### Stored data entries
"""
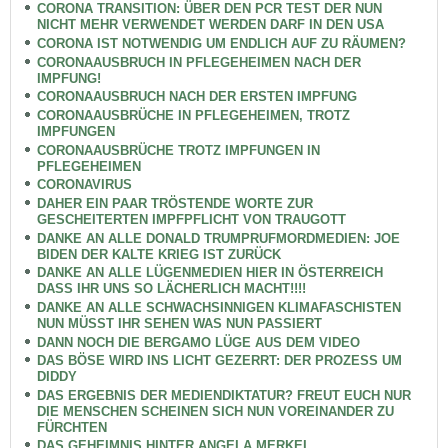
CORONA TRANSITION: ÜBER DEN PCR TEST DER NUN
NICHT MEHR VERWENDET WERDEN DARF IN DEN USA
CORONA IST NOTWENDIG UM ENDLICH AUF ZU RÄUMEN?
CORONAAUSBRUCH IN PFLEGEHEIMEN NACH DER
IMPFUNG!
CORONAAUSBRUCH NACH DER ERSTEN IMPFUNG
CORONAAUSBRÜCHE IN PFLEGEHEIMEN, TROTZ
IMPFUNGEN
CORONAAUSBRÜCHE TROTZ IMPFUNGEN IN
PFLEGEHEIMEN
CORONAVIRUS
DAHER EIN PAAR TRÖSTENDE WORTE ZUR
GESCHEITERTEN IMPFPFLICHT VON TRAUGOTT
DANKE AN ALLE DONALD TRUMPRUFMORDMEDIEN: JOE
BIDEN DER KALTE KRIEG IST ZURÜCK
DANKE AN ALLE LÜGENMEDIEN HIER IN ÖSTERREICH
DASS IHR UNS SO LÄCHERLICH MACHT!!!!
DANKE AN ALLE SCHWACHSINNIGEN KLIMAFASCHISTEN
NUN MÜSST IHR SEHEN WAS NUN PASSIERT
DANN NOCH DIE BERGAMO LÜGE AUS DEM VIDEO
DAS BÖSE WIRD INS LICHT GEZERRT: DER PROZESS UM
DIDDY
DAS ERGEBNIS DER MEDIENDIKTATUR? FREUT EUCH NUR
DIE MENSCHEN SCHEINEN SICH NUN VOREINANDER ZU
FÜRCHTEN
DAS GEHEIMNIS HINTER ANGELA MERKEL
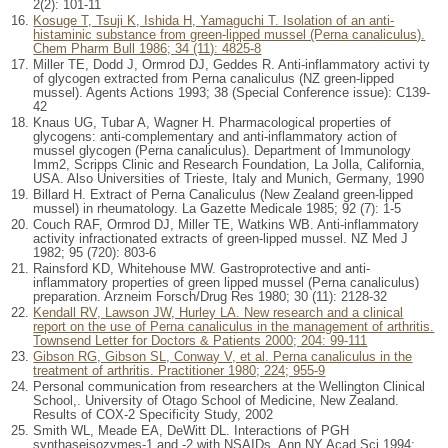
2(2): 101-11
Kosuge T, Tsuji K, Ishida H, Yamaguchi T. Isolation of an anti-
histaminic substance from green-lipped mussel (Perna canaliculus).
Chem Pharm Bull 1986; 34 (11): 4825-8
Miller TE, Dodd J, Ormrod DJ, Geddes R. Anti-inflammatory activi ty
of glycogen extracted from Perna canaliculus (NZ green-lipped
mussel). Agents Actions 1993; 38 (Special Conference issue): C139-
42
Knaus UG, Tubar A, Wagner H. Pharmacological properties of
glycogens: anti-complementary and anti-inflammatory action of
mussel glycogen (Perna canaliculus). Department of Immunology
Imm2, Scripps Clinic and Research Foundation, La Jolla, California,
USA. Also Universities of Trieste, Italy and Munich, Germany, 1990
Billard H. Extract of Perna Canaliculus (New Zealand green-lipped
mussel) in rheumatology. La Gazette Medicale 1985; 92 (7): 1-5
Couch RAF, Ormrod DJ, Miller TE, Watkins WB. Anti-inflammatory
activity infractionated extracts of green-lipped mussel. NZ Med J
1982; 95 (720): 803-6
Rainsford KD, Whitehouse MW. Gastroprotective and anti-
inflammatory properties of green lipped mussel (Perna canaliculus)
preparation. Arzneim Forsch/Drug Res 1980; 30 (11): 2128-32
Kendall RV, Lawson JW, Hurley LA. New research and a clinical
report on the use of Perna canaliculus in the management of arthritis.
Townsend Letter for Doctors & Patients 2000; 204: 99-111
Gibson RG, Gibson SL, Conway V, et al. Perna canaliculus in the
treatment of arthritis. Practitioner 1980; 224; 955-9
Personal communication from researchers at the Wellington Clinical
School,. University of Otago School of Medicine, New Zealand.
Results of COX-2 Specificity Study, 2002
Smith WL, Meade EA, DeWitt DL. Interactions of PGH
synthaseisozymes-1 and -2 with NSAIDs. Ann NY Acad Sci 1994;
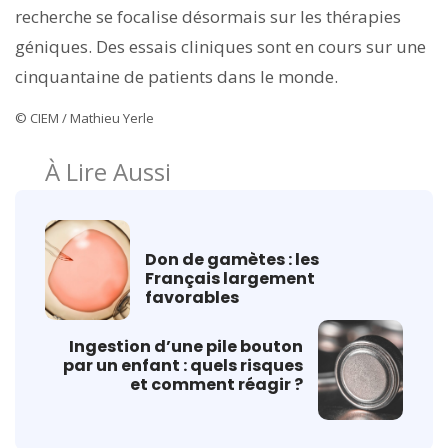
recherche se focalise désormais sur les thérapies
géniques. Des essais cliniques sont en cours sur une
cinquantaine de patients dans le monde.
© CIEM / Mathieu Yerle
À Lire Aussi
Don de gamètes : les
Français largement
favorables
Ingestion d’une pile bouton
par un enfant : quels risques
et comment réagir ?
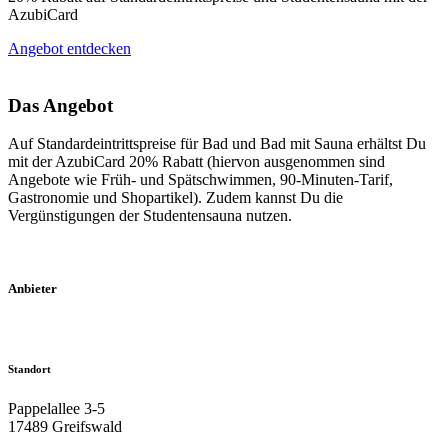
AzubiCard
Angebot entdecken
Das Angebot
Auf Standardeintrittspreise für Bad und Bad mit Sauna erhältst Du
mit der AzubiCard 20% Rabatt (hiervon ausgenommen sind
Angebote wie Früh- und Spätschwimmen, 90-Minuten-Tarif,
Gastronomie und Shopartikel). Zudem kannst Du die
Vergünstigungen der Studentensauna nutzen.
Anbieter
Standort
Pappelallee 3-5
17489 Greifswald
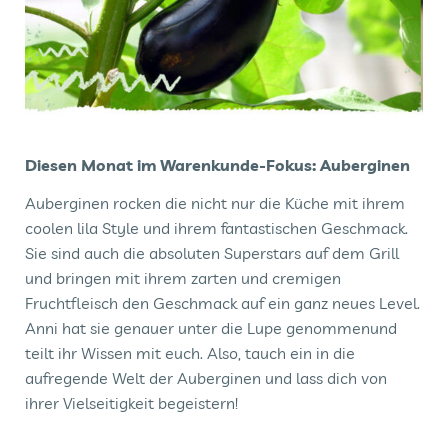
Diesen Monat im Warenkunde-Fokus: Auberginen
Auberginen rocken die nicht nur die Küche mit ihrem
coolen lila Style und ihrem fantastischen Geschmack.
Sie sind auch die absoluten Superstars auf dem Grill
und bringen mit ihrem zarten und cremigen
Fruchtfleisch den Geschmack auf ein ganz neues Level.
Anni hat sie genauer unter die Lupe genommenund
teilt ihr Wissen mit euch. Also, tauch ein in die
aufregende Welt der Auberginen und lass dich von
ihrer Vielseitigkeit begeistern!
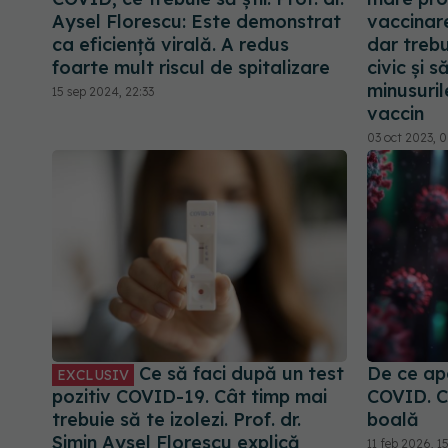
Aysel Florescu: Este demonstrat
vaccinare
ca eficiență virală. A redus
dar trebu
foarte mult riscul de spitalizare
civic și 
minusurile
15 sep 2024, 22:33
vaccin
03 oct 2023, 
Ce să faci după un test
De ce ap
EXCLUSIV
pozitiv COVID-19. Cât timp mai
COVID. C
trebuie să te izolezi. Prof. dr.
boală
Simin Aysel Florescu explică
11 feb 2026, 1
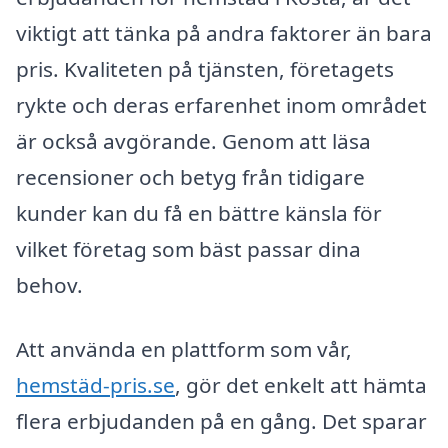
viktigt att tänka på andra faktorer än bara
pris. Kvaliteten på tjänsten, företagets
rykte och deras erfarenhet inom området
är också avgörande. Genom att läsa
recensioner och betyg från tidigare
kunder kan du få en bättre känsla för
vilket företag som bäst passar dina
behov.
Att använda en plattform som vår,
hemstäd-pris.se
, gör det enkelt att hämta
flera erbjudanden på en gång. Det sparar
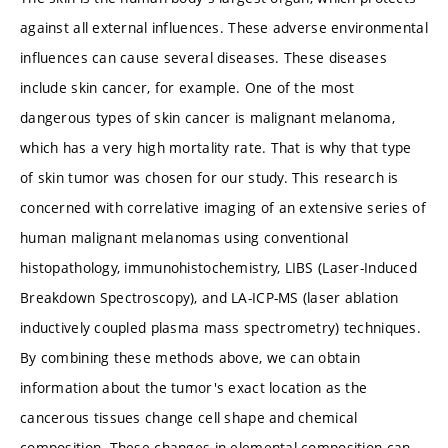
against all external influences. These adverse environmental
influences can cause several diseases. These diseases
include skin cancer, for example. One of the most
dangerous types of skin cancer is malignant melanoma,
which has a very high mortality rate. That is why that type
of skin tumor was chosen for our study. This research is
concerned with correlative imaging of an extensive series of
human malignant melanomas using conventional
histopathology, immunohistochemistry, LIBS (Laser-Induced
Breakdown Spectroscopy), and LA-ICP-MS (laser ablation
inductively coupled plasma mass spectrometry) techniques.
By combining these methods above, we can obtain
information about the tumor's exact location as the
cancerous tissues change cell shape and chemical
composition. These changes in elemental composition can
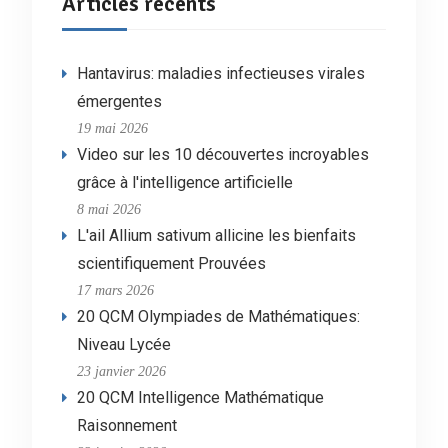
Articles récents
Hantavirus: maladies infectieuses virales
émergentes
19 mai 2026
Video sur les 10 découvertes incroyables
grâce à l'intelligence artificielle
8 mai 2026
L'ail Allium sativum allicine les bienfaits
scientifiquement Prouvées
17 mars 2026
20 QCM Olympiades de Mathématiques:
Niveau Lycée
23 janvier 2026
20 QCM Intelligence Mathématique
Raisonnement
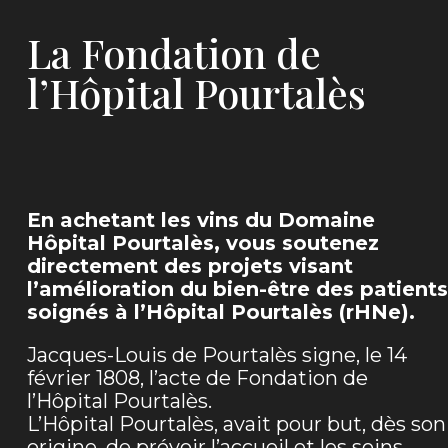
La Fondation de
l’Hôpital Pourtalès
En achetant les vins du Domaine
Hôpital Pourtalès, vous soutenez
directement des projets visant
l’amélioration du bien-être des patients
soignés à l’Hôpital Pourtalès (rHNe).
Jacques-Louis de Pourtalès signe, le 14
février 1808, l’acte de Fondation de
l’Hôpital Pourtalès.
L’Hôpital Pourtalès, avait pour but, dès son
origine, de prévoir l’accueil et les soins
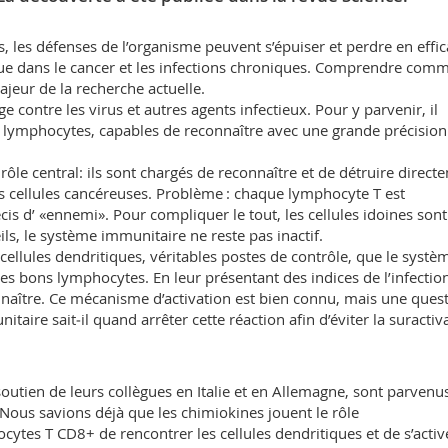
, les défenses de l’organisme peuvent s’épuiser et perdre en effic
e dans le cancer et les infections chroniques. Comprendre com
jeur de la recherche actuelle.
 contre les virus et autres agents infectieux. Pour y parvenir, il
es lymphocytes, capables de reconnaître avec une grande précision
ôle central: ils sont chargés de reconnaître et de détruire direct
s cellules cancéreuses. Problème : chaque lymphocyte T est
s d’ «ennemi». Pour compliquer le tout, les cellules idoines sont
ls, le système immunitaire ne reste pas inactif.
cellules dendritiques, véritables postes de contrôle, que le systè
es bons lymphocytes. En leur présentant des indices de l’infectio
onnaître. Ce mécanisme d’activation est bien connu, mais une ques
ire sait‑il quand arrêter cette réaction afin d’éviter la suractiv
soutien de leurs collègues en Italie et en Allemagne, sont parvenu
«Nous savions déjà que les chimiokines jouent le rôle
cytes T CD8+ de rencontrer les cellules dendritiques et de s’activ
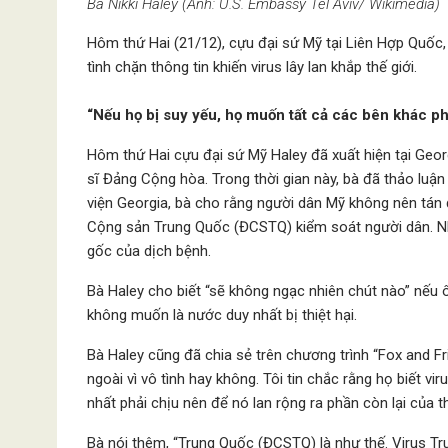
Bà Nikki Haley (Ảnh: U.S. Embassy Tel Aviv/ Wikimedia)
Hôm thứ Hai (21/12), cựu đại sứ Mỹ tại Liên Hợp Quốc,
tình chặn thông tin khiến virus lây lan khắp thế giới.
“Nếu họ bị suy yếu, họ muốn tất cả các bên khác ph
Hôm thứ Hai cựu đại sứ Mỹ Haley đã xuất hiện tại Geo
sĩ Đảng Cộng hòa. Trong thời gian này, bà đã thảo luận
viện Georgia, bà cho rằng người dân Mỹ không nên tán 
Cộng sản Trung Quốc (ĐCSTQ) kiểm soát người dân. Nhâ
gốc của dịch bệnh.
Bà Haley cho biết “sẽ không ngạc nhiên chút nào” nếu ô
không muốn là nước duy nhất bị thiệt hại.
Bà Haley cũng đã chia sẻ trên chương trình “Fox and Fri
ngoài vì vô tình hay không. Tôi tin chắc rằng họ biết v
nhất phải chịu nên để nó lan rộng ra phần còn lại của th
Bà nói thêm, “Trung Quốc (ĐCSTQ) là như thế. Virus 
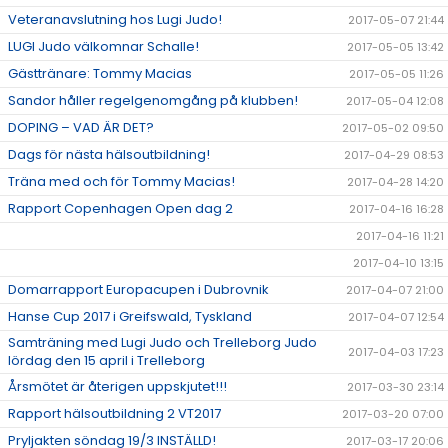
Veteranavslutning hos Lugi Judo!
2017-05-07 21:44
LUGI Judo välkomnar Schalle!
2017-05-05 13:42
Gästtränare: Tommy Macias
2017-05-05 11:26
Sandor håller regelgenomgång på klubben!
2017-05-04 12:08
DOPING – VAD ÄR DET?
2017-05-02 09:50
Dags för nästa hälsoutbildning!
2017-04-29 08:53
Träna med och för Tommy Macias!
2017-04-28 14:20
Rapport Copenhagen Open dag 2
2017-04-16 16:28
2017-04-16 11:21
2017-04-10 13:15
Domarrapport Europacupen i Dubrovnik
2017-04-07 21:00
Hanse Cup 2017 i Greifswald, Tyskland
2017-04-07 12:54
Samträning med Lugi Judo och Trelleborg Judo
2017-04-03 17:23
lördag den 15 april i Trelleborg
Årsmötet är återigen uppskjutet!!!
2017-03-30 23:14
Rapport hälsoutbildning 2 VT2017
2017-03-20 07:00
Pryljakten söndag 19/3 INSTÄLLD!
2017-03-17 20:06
"""
The response should consist of the lines above from the first through the one containing "2(2): 101-11", transcribed exactly, with every picture left out.

CORONA TRANSITION: ÜBER DEN PCR TEST DER NUN
NICHT MEHR VERWENDET WERDEN DARF IN DEN USA
CORONA IST NOTWENDIG UM ENDLICH AUF ZU RÄUMEN?
CORONAAUSBRUCH IN PFLEGEHEIMEN NACH DER
IMPFUNG!
CORONAAUSBRUCH NACH DER ERSTEN IMPFUNG
CORONAAUSBRÜCHE IN PFLEGEHEIMEN, TROTZ
IMPFUNGEN
CORONAAUSBRÜCHE TROTZ IMPFUNGEN IN
PFLEGEHEIMEN
CORONAVIRUS
DAHER EIN PAAR TRÖSTENDE WORTE ZUR
GESCHEITERTEN IMPFPFLICHT VON TRAUGOTT
DANKE AN ALLE DONALD TRUMPRUFMORDMEDIEN: JOE
BIDEN DER KALTE KRIEG IST ZURÜCK
DANKE AN ALLE LÜGENMEDIEN HIER IN ÖSTERREICH
DASS IHR UNS SO LÄCHERLICH MACHT!!!!
DANKE AN ALLE SCHWACHSINNIGEN KLIMAFASCHISTEN
NUN MÜSST IHR SEHEN WAS NUN PASSIERT
DANN NOCH DIE BERGAMO LÜGE AUS DEM VIDEO
DAS BÖSE WIRD INS LICHT GEZERRT: DER PROZESS UM
DIDDY
DAS ERGEBNIS DER MEDIENDIKTATUR? FREUT EUCH NUR
DIE MENSCHEN SCHEINEN SICH NUN VOREINANDER ZU
FÜRCHTEN
DAS GEHEIMNIS HINTER ANGELA MERKEL
2(2): 101-11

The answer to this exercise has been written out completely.